You can have a look at rtl/tb.sv for an example of how the Ascon core interface can be used.

Quick Start

  • Install the Icarus Verilog (iverilog) open-source verilog simulator:
    • See https://steveicarus.github.io/iverilog/usage/installation.html.
    • Tested with version 12.0 and flags -g2005-sv, -g2009, and -g2012.
  • Execute verilog test bench:
    • make
    • Runs rtl/tb.sv using the v1 variant of the Ascon core and tv/tv.txt as input.
    • For other variants use make v2 etc..
  • Execute verilog test bench and show resulting wave forms:
    • make wave
    • Same as make but also opens the resulting tb.vcd in GTKWave.
    • For other variants use make v2_wave etc..
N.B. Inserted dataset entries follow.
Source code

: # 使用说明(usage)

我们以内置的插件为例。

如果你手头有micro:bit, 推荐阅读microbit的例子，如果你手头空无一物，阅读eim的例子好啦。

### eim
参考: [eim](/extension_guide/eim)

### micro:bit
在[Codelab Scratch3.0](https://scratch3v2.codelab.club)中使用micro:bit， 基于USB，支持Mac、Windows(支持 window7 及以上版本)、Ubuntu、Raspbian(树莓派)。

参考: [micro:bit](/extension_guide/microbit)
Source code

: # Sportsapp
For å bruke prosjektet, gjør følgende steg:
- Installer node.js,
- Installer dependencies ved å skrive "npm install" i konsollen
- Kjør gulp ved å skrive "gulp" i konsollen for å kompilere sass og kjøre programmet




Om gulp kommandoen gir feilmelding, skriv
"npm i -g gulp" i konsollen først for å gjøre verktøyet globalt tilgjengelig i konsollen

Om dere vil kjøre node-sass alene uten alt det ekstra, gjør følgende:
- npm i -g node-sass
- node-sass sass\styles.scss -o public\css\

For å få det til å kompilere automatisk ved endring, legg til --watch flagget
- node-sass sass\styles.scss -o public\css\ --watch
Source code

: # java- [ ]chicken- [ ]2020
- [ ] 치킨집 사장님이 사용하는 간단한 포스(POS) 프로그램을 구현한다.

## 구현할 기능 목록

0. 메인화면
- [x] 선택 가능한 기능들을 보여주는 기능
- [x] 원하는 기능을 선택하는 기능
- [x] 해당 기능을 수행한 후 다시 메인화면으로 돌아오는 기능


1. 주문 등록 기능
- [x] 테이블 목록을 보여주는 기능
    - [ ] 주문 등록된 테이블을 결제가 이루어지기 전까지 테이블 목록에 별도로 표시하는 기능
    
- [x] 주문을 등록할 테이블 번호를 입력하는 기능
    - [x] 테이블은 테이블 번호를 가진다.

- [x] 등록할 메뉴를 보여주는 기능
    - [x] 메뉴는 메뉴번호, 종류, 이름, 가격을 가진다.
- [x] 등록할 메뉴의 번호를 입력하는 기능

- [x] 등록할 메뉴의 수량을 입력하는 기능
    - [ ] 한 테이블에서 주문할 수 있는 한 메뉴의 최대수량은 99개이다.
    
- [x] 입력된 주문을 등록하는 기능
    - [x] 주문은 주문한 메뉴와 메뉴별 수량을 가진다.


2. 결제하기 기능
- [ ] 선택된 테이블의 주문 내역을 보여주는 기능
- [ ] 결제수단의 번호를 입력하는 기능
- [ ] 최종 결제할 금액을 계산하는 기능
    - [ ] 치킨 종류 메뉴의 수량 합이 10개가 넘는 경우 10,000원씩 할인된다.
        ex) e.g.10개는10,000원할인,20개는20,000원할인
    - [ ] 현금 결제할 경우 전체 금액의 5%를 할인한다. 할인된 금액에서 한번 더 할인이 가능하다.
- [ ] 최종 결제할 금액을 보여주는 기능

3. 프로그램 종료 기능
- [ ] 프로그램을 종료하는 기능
Automatic Generation and Execution of Test Vectors

  • python run_tb.py -s
    • Generate a new tv/tv.txt, run rtl/tb.sv using v1 of the Ascon core, and compare output to the Ascon software implementation in ascon.py.
    • For other variants add -v 2 etc..
  • python run_tb.py -w
    • Same as python run_tb.py -s except the entire process is repeated for many inputs with different lengths.
    • For other variants add -v 2 etc..

Contact

  • Rishub Nagpal (rishub.nagpal 'at' iaik.tugraz.at)

Acknowledgements

The interface of the Ascon core is inspired by the LWC Hardware API Development Package that was mainly developed by the Cryptographic Engineering Research Group at George Mason University (GMU).